Let’s add a pipeline by pressing Create Pipeline. Choose
Azure Repos Git and then the right repository to tell Azure Pipelines where the azure-pipelines is stored. Azure Pipelines should now pick up the earlier committed Pipelines file. Press run to start the first run manually.
After roughly twenty seconds, the build will finish successfully and the result will be visible in the overview. When looking in the last run column, the first version can be found as well. In this case this will be the default first version, 0.1.0. Since the build succeeded, inside Azure Artifacts the published package is added as well.
And indeed, the NPM package has been pushed towards the Azure Artifacts. The generated version number has been respected since the initial version number inside our
package.json file is set to 0.0.1.
Incrementing patch, minor and major versions
So, new versions can be generated. That’s awesome! Let’s test this by committing and pushing a small change to the repository. This immediately triggers a new build and finishes after around twenty seconds.
This new build automatically increments the patch version. But how about the minor and the major versions? How can these be incremented?

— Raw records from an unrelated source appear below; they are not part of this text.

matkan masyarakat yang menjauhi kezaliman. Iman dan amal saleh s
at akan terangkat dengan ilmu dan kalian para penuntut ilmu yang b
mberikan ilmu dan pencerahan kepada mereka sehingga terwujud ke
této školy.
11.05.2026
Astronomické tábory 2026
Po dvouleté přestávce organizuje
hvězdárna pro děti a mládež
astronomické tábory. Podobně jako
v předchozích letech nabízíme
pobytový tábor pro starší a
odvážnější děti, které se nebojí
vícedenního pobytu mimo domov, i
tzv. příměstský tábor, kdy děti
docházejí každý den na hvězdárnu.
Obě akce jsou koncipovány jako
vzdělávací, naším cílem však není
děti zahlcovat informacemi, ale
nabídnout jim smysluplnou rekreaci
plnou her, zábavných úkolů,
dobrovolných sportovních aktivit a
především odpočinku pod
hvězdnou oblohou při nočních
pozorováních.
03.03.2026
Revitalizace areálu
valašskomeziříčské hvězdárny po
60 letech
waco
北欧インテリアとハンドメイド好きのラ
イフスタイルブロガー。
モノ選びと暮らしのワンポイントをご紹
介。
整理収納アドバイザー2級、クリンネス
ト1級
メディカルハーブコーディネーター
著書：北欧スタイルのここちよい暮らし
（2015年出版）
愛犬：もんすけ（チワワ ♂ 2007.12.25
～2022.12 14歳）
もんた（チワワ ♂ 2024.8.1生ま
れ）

GitVersion offers multiple possibilities to increment these versions manually. These are:
- setting a
next-versionproperty in the GitVersion Configuration. This serves only as a base version,
- using the branch name. By setting the branch name to release-1.0.1 or release/1.0.1, GitVersion will use that version for all builds on that branch, with an incremented number as label,
- tagging the commit, GitVersion will use that tag as the version number,
- using the commit messages.
With the last one, adding
+semver: breaking or
+semver: major to the commit message will increment the major version. By using
+semver: feature or
+semver: minor inside the commit message, the minor version will be increased. And finally, with
+semver: patch or
+semver: fix in the commit message, the patch version will be incremented.
When committing the message “Big change +semver: major”, GitVersion indeed increases the major version and will use 1.0.0.
When checking Azure Artifacts, we can draw the conclusion that the determined version is indeed respected and used.
With semantic versions it’s possible to generate descriptive versions for your applications.
GitVersion offers an easy approach to integrate automatically generated semantic versions in your CI/CD pipelines. With the help of Git branching strategies and GitVersion Configuration, integration is easy and flexible. Major, minor and patch versions can be easily updated through different possibilities.